Allen paced the Suns with 28 points on 6-of-16 shooting from behind the arc, while Gillespie finished with 21 points on 6-of-11 shooting from long range. The Suns, who also benefitted from 15 offensive rebounds, shot 22 for 50 from deep (44%) – shooting 57.4% of their total field-goal attempts from 3-point range – outscoring the Lakers by 33 points from the perimeter.
“They’re just gonna keep playing and get to multiple actions and that’s the part that I think that just hurt us a lot,” Redick said. “Just (not) being able to keep up with their pace and their speed.”
The Lakers started 1 for 8 from 3-point range, falling behind by double-digits when Jarred Vanderbilt threw away an inbounds pass to complete back-to-back 3-pointers from O’Neale and Jalen Green for a 43-33 Phoenix lead.
Knotted at 49 at halftime, the Lakers turned in their best offensive stretch of the game to start the third quarter. Smart and Doncic sank short-range floaters, LeBron James converted a running layup and Deandre Ayton earned his first points of the game on an alley-oop dunk to rattle off 11 unanswered points.
The Lakers led by as much as 13 points and held a 70-58 advantage with 5:25 left in the third quarter.
That cushion quickly became a three-point deficit at 78-75 when Suns forward Rasheer Fleming drained a 3-pointer. From the moment the Lakers held their 12-point advantage, the Suns squared the game away with a 36-18 run – including a 3-pointer from Gillespie, followed by a flagrant foul on Ayton, that allowed the Suns to open a 10-point lead.
“There’s a handful of plays tonight I feel like if we are better, you know, it can swing a game,” said Reaves, who finished with 14 points on 5-of-12 shooting. “Every possession matters. It sounds like a cliché because there are so many of them, but you know, it can swing the game in either direction throughout the game. One little play, one little mistake can ignite a crowd, ignite a team, whatever it may be.”

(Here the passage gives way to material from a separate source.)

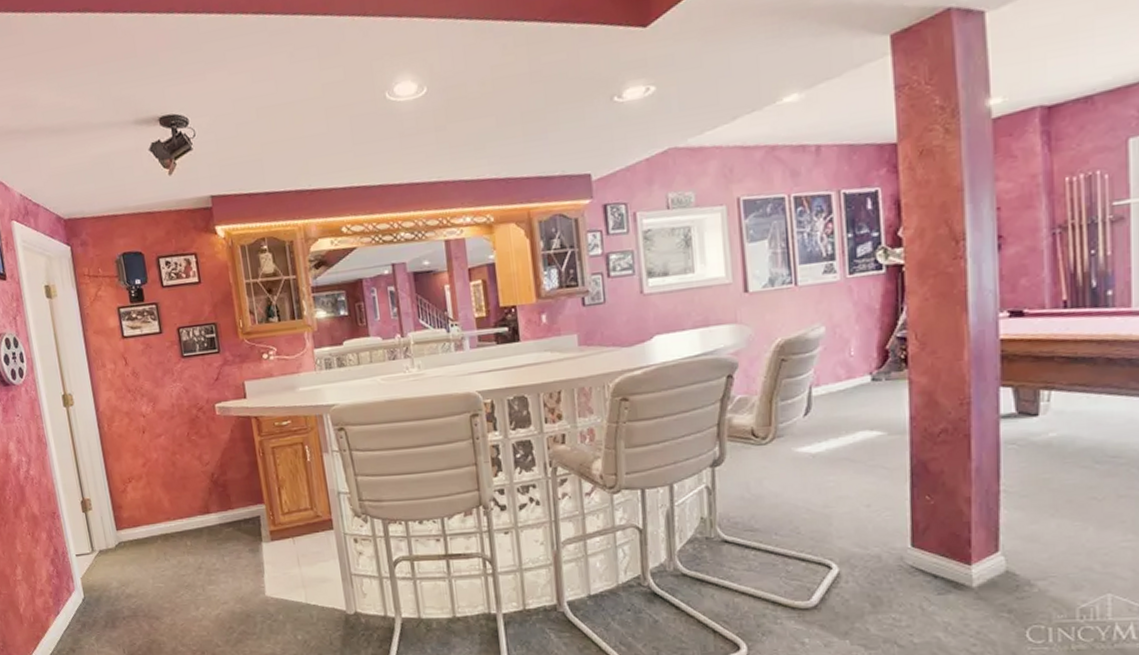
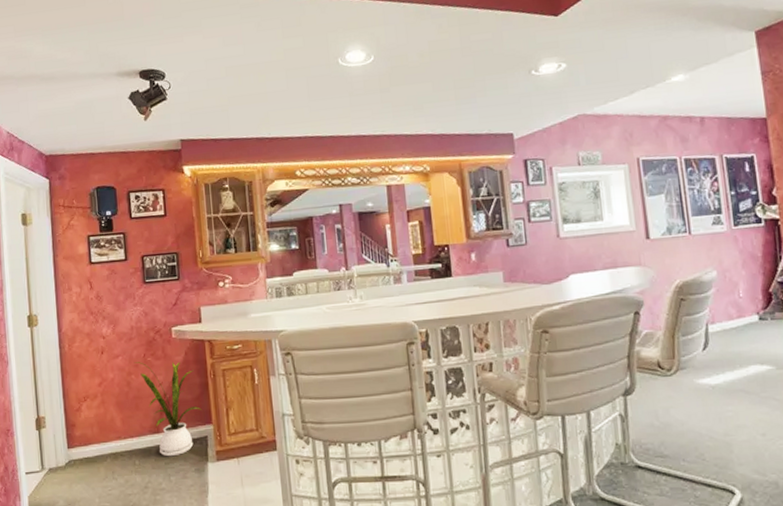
house plant: none [177,440,252,538] -> present [134,362,202,457]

The Lakers were down 12 with 6:28 left, but Doncic helped them mount a furious comeback in the final minutes – capped by a 3-pointer from Reaves that knotted the score at 108 with a minute left. O’Neale responded with a layup after an offensive rebound for a 110-108 lead, but LeBron James scored on a putback on the ensuing possession to tie it again with 22.7 seconds left.

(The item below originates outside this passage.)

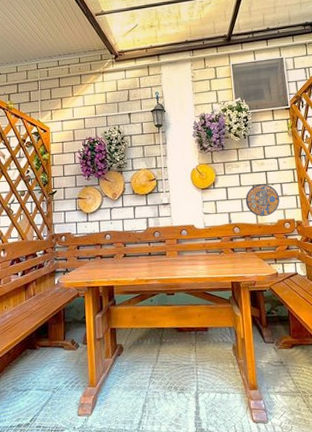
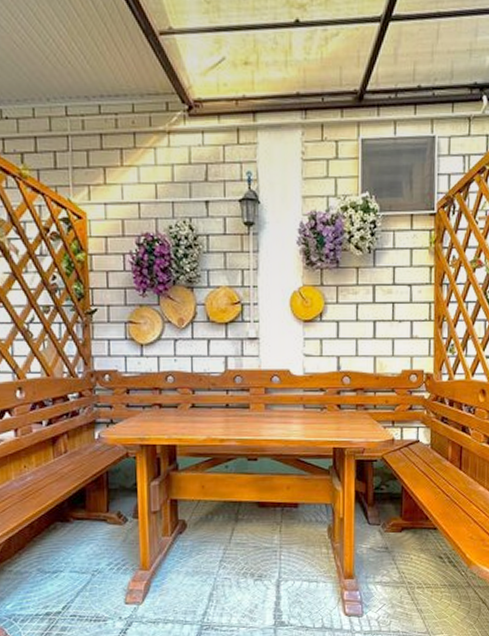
manhole cover: present [245,184,280,217] -> none [361,320,408,365]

Late-game heroics and Reaves’ shot falling short turned Thursday into a rehash of Tuesday’s loss to the Orlando Magic. Reaves’ frustration level after Thursday’s defeat?
“Very high,” he said, his arms crossed as he leaned into the back of a nearly-empty visitors locker.
The Lakers dropped to 11-16 this season against teams with .500 records or better, and Redick’s recipe for Reaves, Doncic and James playing together hasn’t yielded the results they need to steer clear of the Play-In Tournament. Since creating a new starting lineup with his star trio available, plus Smart and Ayton rounding out the starting five, the Lakers have lost three of four.
With the playoffs on the horizon and a packed schedule ahead, the Lakers sit in sixth place in the Western Conference, just a game ahead of the Suns, who now own the head-to-head tiebreaker with a 3-1 season series win. After another late-game lapse, the Lakers find themselves with more questions than answers.
“We just got to think that we got another opportunity,” Doncic said. “That’s what’s good about the NBA. You don’t get a whole week off. You get a game in two days. So, we got to respond to that.”